La structure-même de l’empathie permet de contrer cette objection hâtive, qui néglige
les deux pôles fondateurs de l’empathie de la phénoménologie de Husserl, que
sont Einfühlung et Analogisierung. Quand je rencontre un alter ego, je le vois, je le
perçois en chair-et-en-os, mais je ne connais rien de ses vécus. C’est la même chose
lorsque nous avons affaire à un objet. Par exemple, si je perçois un cube, je ne perçois
pas le cube dans sa totalité, et pourtant je reconnais cet objet en tant qu’il est un cube, et
non pas autre chose : autrement dit, je me l’apprésente. L’apprésentation ne se limite
pas à la perception partielle d’un corps étendue devant ma conscience perceptive. Face à
un alter ego, à l’expérience de l’autre doit appartenir, écrit Husserl dans ses Méditations
Cartésiennes :
« Une certaine intentionnalité médiate, partant de la couche profonde du « monde
primordial » qui, en tout cas, reste toujours fondamentale. Cette intentionnalité
représente une « coexistence » qui n’est jamais et qui ne peut jamais être là « en
personne ». Il s’agit donc d’une espèce d’acte qui rend coprésent, d’une espèce
d’aperception par analogie que nous allons désigner par le terme d’apprésentation. »

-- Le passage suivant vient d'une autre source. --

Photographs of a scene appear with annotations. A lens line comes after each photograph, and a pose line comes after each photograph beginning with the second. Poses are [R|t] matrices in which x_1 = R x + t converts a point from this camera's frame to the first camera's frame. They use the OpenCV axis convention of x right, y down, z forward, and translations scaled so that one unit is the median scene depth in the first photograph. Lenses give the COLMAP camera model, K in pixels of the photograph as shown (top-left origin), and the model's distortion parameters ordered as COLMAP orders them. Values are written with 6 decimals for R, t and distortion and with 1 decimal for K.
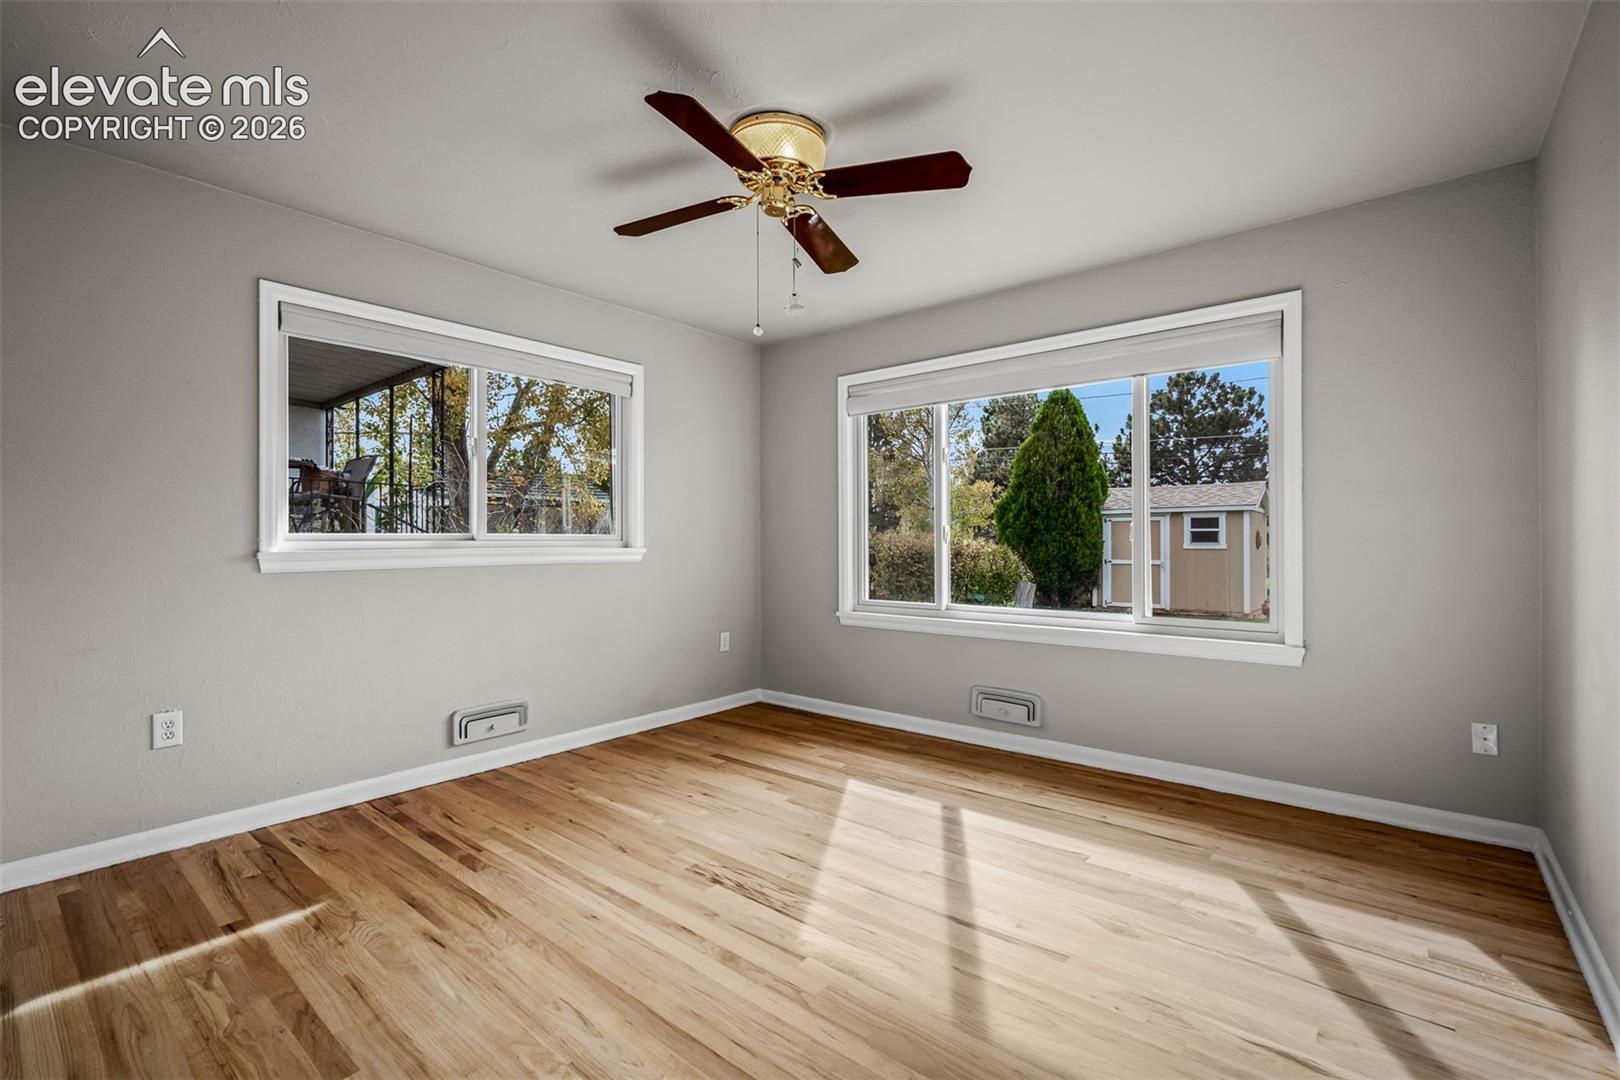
lens RADIAL K [[716.1, 0, 810.0], [0, 716.1, 540.0], [0, 0, 1]] dist [-0.003364, 0.000357]
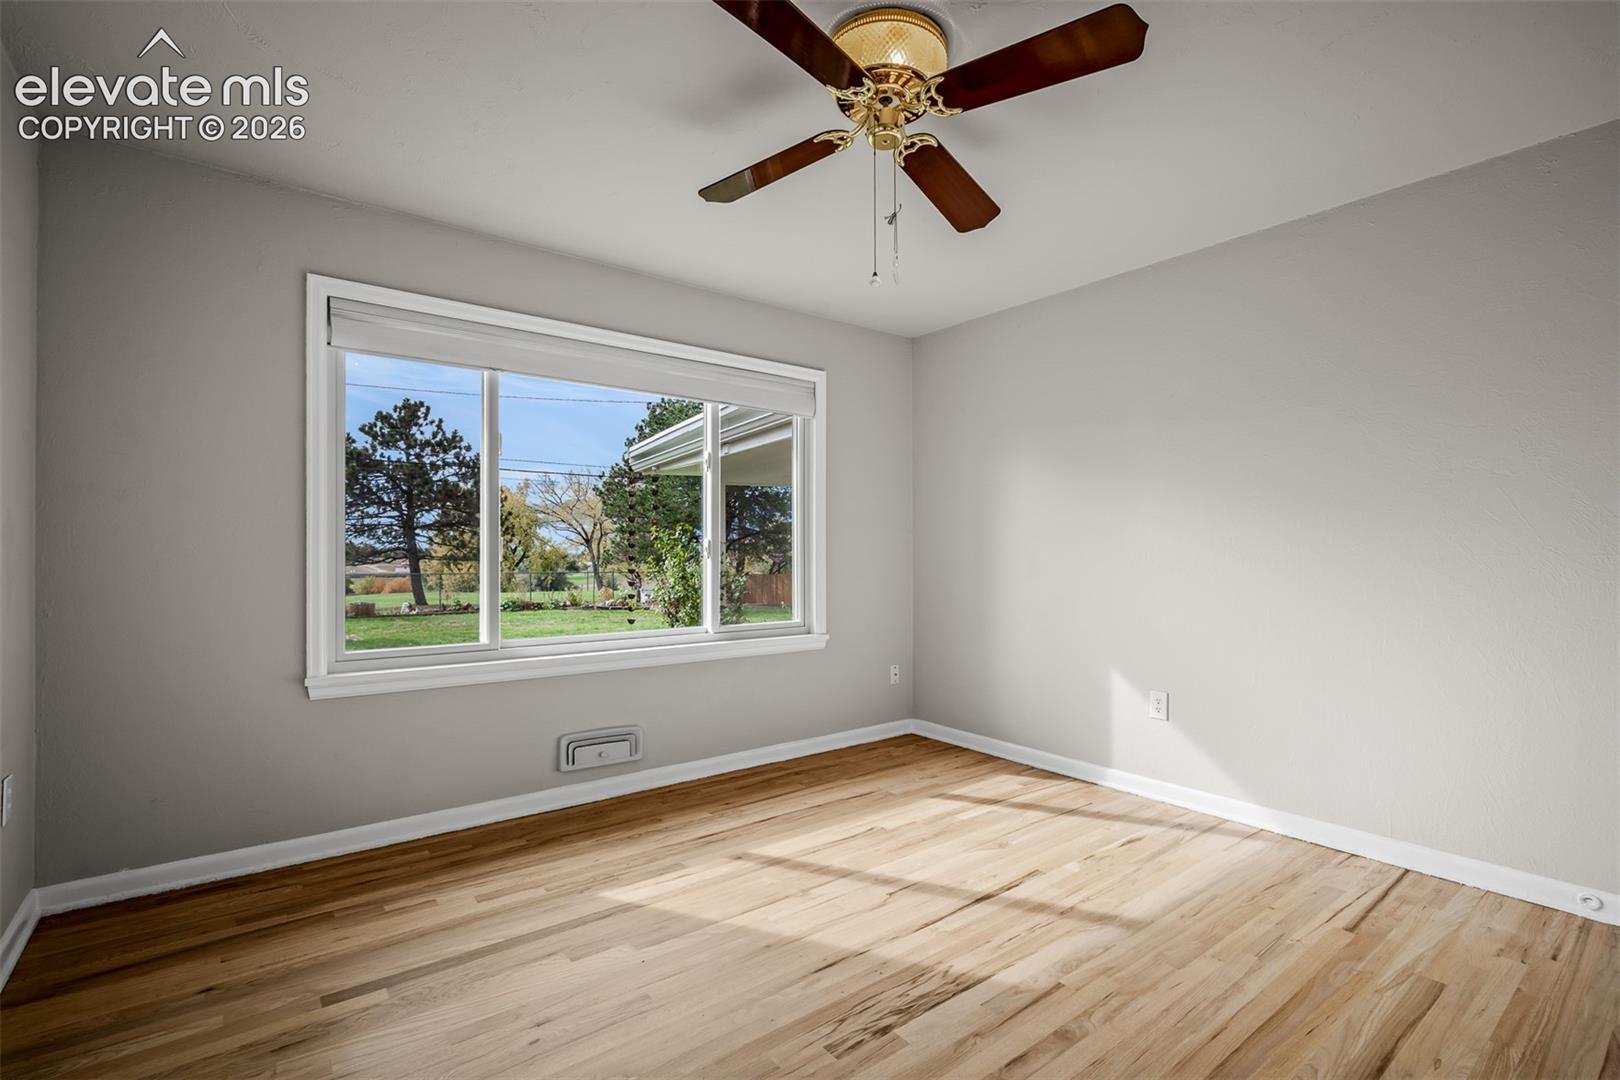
lens RADIAL K [[732.0, 0, 808.5], [0, 732.0, 498.2], [0, 0, 1]] dist [-0.002604, -0.000619]
pose [[0.216915, 0.076281, 0.973206, -0.818864], [-0.001299, 0.996964, -0.077854, -0.000652], [-0.976190, 0.015623, 0.216355, 0.819663]]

Selon Husserl, cette médiateté de l’intentionnalité, permettant l’expérience d’une autre
conscience, sans réduction au flux de ma propre conscience, montre que la
manifestation de l’alter ego au sein de ma vie se dévoile, dans sa corporéité en tant que
corps vivant d’autrui. Son corps se constitue à l’intérieur-même de mon flux de
conscience, se rapportant à une autre vie intentionnelle. Celle-ci demeure étrangère et
inaccessible à l’ego. Comment attribuer à autrui une vie psychique analogue à la
mienne, alors que je n’ai pas accès à ses vécus ? Pour Husserl, c’est la ressemblance
physique, comme une transposition par analogie qui me fait reconnaître un corps animé
par une vie psychique analogue, comme dans une association d’idée : c’est
« l’accouplement associatif » entre les deux corps (qui n’a a priori rien de sexuel ou
d’érotique). Ainsi, le seul donné phénoménologique essentiel c’est que l’autre est un
sujet identique à moi. La ressemblance entre les deux corps détermine une synthèse
d’association par laquelle un ego attribue à l’autre corps, c’est-à-dire à l’autre ego, une
vie psychique similaire à la mienne. Nous lui conférons la capacité de sentir, de
percevoir, de sorte que j’ai pour moi un alter ego et une communauté de sujets
entrelacés, intersubjectivement.
Ceci, dans une certaine mesure et par extension, se rapproche fortement de l’idée
d’ « airs de famille » [Familienähnlichkeiten] que développe Wittgenstein dans
ses Recherches philosophiques, notamment à propos de la notion de « jeu », dans les
jeux de langage, dans les paragraphes §65-66-67. Nous pouvons à ce moment précis
mettre en parallèle l’accouplement associatif et cet apparentement dont parle
Wittgenstein. Dans le dessin ci-dessous, nous avons quatre personnes, sur lesquelles,
progressivement un trait est modifié : pourtant ils sont tous de la même famille, ils sont
reconnus comme étant entrelacés. Wittgenstein écrit : « Nous voyons un réseau
complexe de ressemblances qui se chevauchent et s’entrecroisent. Des ressemblances à
grande et à petite échelle ». Ainsi, nous les reconnaissons comme étant de la même
famille, car ils sont « apparentés ». Dans l’analogie dans l’empathie de Husserl, je puis
reconnaître l’autre car il y a une appartenance visible à la même famille, l’humanité.